I wrote a small article for friends and acquaintances who were worried by media reports of a cloud of radiation sweeping across the Pacific, on its way to decimate the West coast of America:
http://thoughtsoftheguru.com/2011/03/fallout/
BTW: I find it interesting that when it really matters, people don’t trust the government at all.

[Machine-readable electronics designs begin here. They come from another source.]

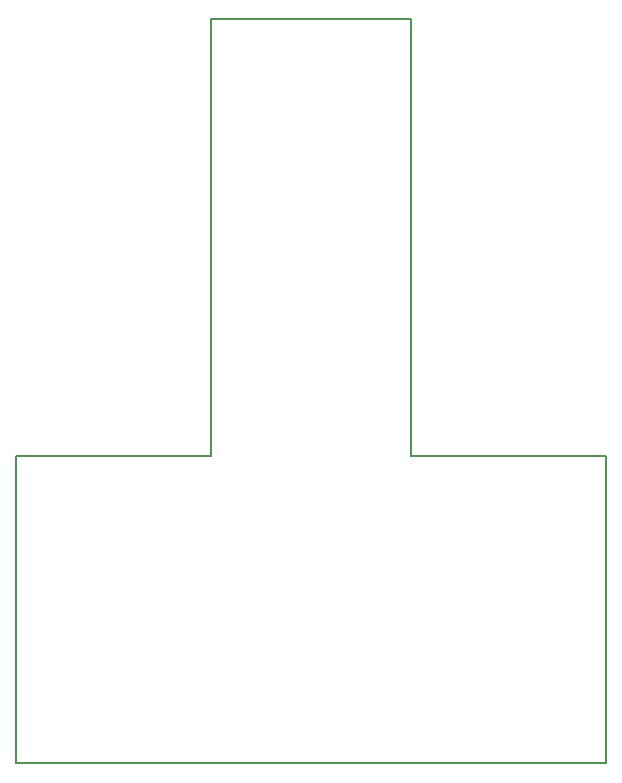
<source format=gbr>
G04 DipTrace 3.0.0.1*
G04 BoardOutline.gbr*
%MOIN*%
G04 #@! TF.FileFunction,Profile*
G04 #@! TF.Part,Single*
%ADD11C,0.005984*%
%FSLAX26Y26*%
G04*
G70*
G90*
G75*
G01*
G04 BoardOutline*
%LPD*%
X393701Y393701D2*
D11*
X2362205D1*
Y1417323D1*
X1712598D1*
Y2874016D1*
X1043307D1*
Y1417323D1*
X393701D1*
Y393701D1*
M02*

</source>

I wonder why that might be?
And as for “Experts” … well, there is another short article on the same site as the fallout article on that topic.

M White
March 20, 2011 7:22 am

“Several places are known in Iran, India and Europe where natural background radiation gives an annual dose of more than 50 mSv and up to 260 mSv (at Ramsar in Iran). Lifetime doses from natural radiation range up to several thousand millisievert. However, there is no evidence of increased cancers or other health problems arising from these high natural levels”
http://www.world-nuclear.org/info/inf05.html
Please specify milli or micro, this seems to have confused the media. To me mSv means millisievert. The link uses millisievert.
“Since the sievert is a relatively large value, dose to humans is normally measured in millisieverts (mSv), one-thousandth of a sievert.”

johnm
March 20, 2011 7:26 am

Why bother with hospitals and/or universities ?
Just wander into a nuclear plant in the US and then out…..loads missing…
http://www.allgov.com/Controversies/ViewNews/427000_Pounds_of_Uranium_Missing__And_Some_Plutonium_Too_90224

Wondering Aloud
March 20, 2011 7:30 am

Hey! Someone put me in a cartoon!

M White
March 20, 2011 7:33 am

From the BBC – 100 mSv/yr, Lowest level at which any increase in cancer is clearly evident
http://www.bbc.co.uk/news/health-12722435
So Ramsar in Iran is a dangerous place to live at 260 mSv/yr.